В невыносимом молчании Графиня и все остальные услышали звук чьих-то быстро приближающихся шагов.
Однако прошла целая вечность, прежде чем звук этот стих, и смятенный человек с поникшей головой и дрожащими руками замер перед Графиней, ожидая дозволения сообщить принесенную им весть. С усилием оторвав взгляд от сына, Графиня наконец повернулась к гонцу.
— Ну, — прошептала она, — что такое, милейший?
Гонец поднял голову. Прошло несколько секунд, прежде чем он смог выдавить хоть слово. Подбородок его дрожал, губы разделялись, но ни звука с них не слетело. И такой свет лился из его глаз, что Титус рванулся к нему, пораженный внезапным страхом.
— Только не Фуксия! Не Фуксия! — крикнул он, и, еще складывая эти слова, с ужасом понял — что-то случилось именно с ней.
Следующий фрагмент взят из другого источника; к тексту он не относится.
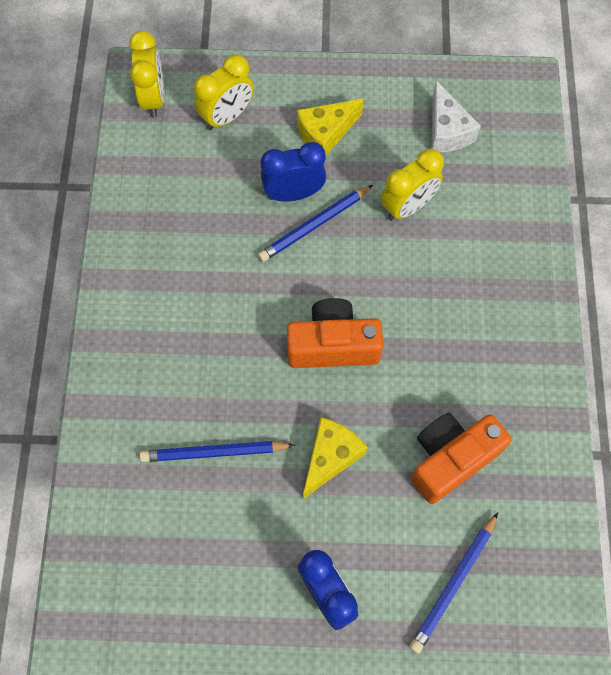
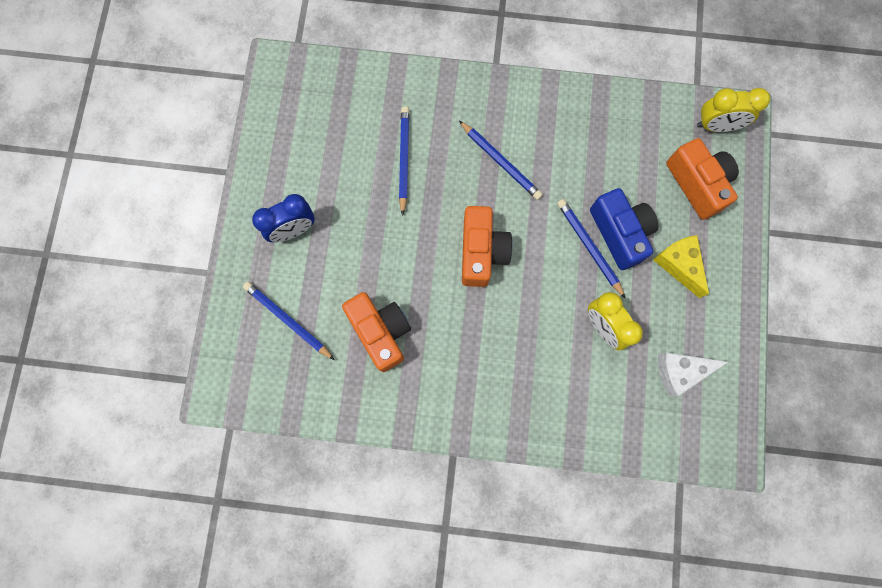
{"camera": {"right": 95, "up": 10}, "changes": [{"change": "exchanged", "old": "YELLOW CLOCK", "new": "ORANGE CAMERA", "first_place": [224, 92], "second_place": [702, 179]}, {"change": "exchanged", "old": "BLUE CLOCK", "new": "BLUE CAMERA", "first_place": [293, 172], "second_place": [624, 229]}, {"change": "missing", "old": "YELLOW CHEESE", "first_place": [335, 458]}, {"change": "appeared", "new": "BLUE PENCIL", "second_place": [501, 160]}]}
Гонец, так и не отведший глаз от лица Графини, произнес:
— Леди Фуксия утонула.
И тогда что-то случилось с Титусом. Что-то непредсказуемое. Он понял, как ему следует поступить. Понял — кто он. В нем не осталось страха. Смерть сестры, как последний гвоздь, вогнанный в стену нового дома, завершила построение личности Титуса, и пока эхо последнего удара молотка еще отдавалось в его ушах, он обратился в орудие, готовое к делу.
Смерть Той покончила его юность.
Когда молния убила ее, Титус обратился в мужчину. Детское умение примеряться к обстоятельствам покинуло его. Разум и тело сжались и напряглись, точно пружина. Смерть же Фуксии эту пружину высвободила. Теперь он был не просто мужчиной. Он обратился в нечто куда более редкое — мужчину, способного к действию. Пружина распрямилась. Титус вступил на предназначенный ему путь.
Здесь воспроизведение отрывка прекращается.